Now in the US, you can order from Walgreens and get your stuff in two hours. This same-day delivery covers more than 24,000 products.
In fall 2020, Walgreens debuted its in-store, curbside, and drive-thru pick-up, which only takes 30 minutes if you need an even quicker solution. You can even get your prescription this way. Walgreens also works with Postmates, DoorDash, and Instacart for delivery.
"As the country gets ready to emerge from the pandemic, Walgreens continues its focus on enhancing our customer experience through integrated and simplified shopping solutions," Stefanie Kruse, Vice President of Digital Commerce for Walgreens, said in a press release.
It suggests that the move towards faster and faster delivery times is unstoppable.
Walgreens' curbside offering is just one quick way to get your goods. Image credit: Walgreens.
The global same-day delivery market size is estimated to reach USD 15.1 billion by 2027, expanding at a CAGR of 20.3% from 2020 to 2027, according to a study conducted by Grand View Research, Inc. This significant growth is down to rising demand for quick delivery of products that are purchased online. Moreover, factors such as the growing eCommerce industry and increase in international cross-border trade are further bolstering the market growth.
Sarah Hale, Marketing Manager at HERE and resident of Chicago, US, said many retailers across America are “attacking on all fronts."
“If you are browsing the Postmates or Uber app, you can either click on the individual store or they will pop up when you search for a particular product," she explained.

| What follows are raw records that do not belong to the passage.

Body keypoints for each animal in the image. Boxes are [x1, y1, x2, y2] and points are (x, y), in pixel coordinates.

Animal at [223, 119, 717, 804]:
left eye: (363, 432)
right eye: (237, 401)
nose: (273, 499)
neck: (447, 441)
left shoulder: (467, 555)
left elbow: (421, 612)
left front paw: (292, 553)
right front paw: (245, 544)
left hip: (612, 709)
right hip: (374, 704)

“Or if you have loyalty points to collect at a particular store, for example, you have the curbside option."
Along with this trend, Sarah said many of the big retailers are looking to acquire the technology for last-mile deliveries and white-label it, rather than rely exclusively on third-party delivery firms.
But is the proliferation of same-day delivery services a sign of how customers expect to receive orders from now on?

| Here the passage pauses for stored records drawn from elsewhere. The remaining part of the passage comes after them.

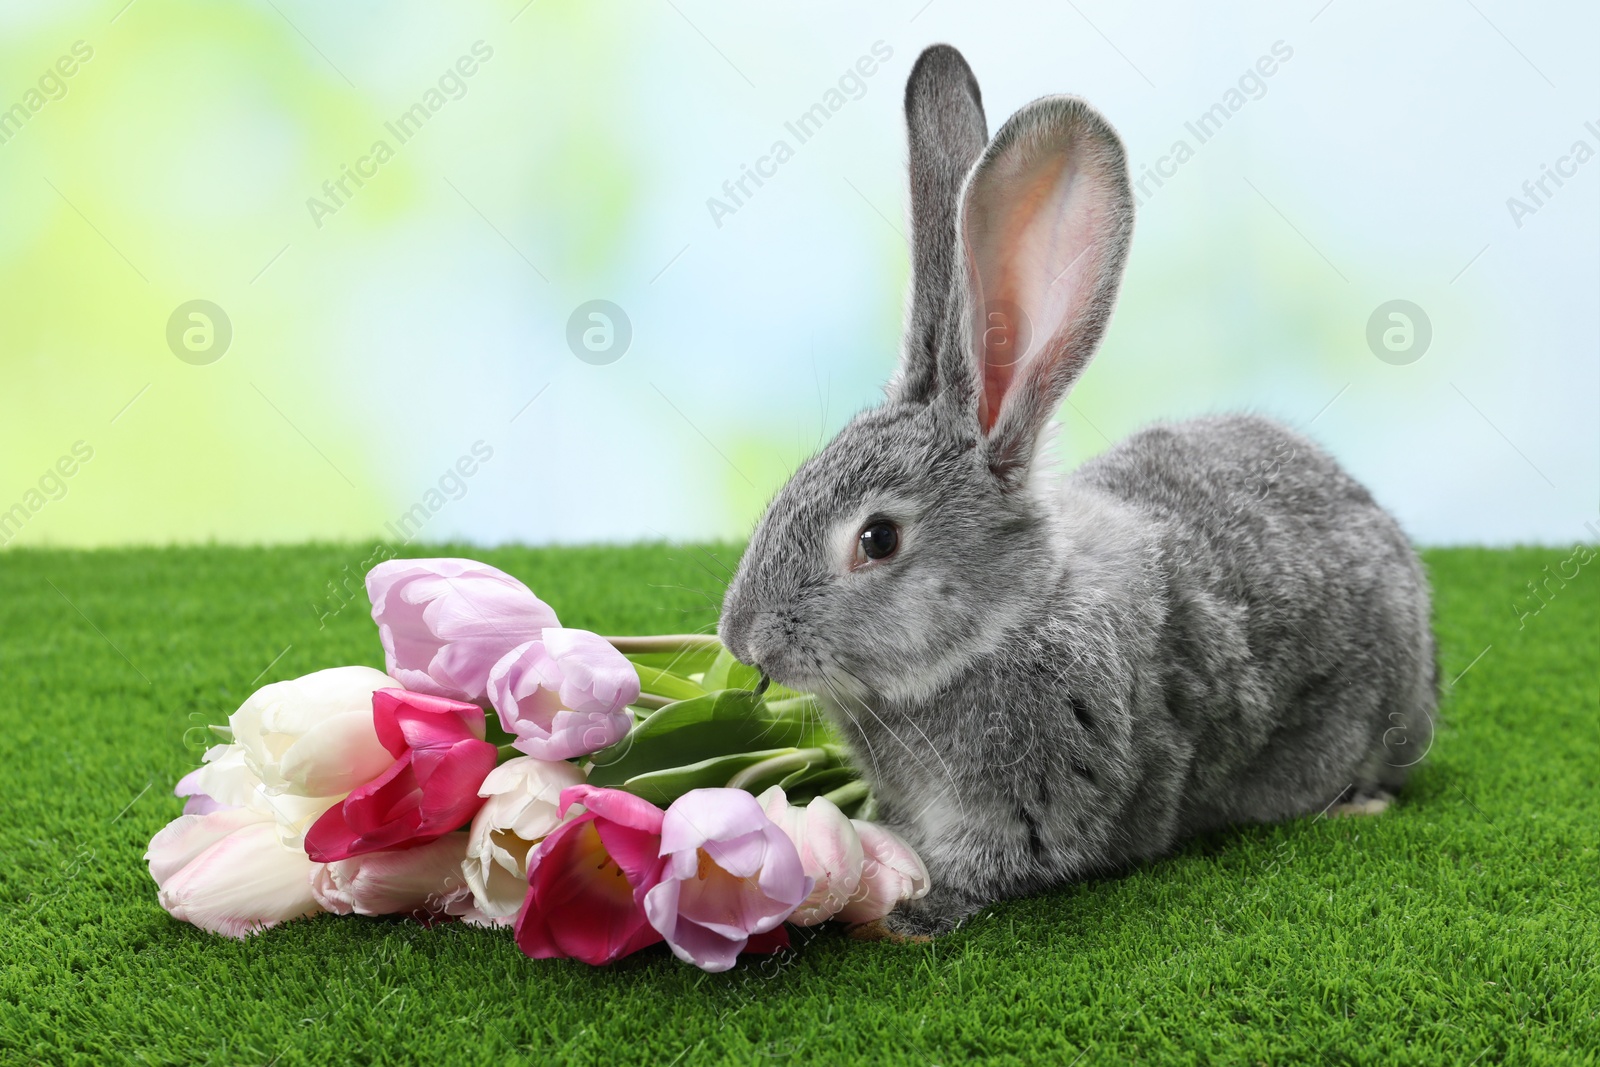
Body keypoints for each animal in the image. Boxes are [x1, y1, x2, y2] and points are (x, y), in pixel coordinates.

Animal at [720, 41, 1433, 934]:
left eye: (877, 538)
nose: (742, 639)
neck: (1005, 621)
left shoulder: (1043, 795)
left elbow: (995, 868)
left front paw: (908, 915)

“The availability can create the demand," she said. “Because the service exists, it will be used more and more as people see the use case for it."
In other words, consumers get used to the convenience – and they might not want to do without it. For example, new parents might find a curbside collection much easier than carrying an infant around a physical store, even when COVID-19 ceases to be a concern.
What impact this has on shopping habits remains to be seen. Sarah pointed out that the online shopping experience has no substitute yet for the impulse buy.
At the same time, it puts extra pressure on retailers. This is especially when you consider that last-mile delivery can represent 30% to 50% of the total cost of delivery.
Routing tools can help companies get items to their customers more quickly and accurately, and in a more sustainable way.
UPS avoids left-turns since discovering that left-turns tend to go against traffic, wasting time and fuel.
"Our addiction for better, faster, cheaper is not going away when it comes to last-mile delivery," Sarah said. “Consumers are also looking for some reassurance that it is being done in a smart way."
That is a lot for retailers to get to grips with, but technology can support these changes.
Whatever the future holds for last-mile delivery, it seems that long waits for your goods are a thing of the past.